Oxford, who were chasing a hat-trick of victories, attacked Cambridge early and successfully negated the Light Blues' advantage in the first bend.
The crews briefly clashed blades as the race entered the Hammersmith bend, where Cambridge's attempted push last year faltered and ultimately handed victory to Oxford. But this year it was the Dark Blues who failed to make the most of the sweeping middle bend that turned in their favour.
Cambridge kept pace, ensuring Oxford could not extend their lead beyond a quarter of a length. And at Corney Reach, where the river turns back towards the Middlesex bend, Cambridge edged ahead and then pulled clear to win by more than a length.
After two years of Oxford dominance on the Tideway, Cambridge completed a double with Goldie winning the reserve race also from the Middlesex station.
Rob Weitemeyer, the Cambridge bow, was in the blue boat that tasted defeat 12 months ago and he revealed how much the pain of that experience influenced the Light Blues yesterday.
He said: "We really focused hard on the second half of the race. We were well aware from the race last week that if you overcook the race in the first three kilometres it really hits you.

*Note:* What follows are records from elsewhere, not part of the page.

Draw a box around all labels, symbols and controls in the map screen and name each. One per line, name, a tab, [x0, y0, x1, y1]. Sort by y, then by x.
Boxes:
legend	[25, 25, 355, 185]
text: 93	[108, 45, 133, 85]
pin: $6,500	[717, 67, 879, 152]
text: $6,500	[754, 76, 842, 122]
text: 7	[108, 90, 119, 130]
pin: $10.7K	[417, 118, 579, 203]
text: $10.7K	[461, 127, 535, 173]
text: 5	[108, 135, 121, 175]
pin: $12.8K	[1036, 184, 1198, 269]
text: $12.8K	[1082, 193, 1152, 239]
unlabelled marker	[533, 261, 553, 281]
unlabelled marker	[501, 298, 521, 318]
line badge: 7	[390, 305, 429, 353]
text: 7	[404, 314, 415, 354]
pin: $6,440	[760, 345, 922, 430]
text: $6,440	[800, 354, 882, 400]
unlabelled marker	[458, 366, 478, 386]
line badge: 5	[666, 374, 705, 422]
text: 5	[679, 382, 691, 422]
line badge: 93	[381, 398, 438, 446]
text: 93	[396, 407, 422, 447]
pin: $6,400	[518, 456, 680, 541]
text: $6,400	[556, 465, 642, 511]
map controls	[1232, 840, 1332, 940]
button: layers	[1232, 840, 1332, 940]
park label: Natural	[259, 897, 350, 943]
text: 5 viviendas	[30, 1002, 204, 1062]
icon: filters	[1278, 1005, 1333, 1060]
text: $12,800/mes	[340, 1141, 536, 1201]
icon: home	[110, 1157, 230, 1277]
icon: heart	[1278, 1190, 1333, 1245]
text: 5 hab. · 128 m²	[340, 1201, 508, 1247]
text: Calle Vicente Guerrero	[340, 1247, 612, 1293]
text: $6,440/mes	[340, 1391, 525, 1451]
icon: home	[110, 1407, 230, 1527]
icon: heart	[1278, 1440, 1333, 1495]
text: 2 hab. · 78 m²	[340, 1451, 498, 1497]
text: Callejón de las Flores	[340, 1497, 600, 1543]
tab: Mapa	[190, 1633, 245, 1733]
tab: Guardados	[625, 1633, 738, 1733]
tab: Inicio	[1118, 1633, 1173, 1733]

"We worked on economy, getting the most out of our power and staying calm, not needing to be in the lead to know it could come good at the end."
Cambridge's 2009 president Henry Pelly tasted defeat in each of the last two years and said: "I couldn't open my eyes at the finish."
And this year's president Deaglan McEachern described the victory as "affirmation of everything we have been doing all year". He added: "I knew if we stuck at them we would be the crew who would hold on at the end. It was a team effort and we came away with what we thought we would."
Oxford's coach Sean Bowden was happy with his crew's start, as they edged a quarter-length lead heading into the Surrey bend but he soon recognised the writing was on the wall.
The middle section can be worth three-quarters of a length but Oxford could not shake the Cambridge crew.
"It was lost because we didn't get enough on the Surrey bend at Hammersmith," said Bowden. "Up to that point we had done well but Cambridge were physically strong around that bend and you sensed from then on that it would be very tough."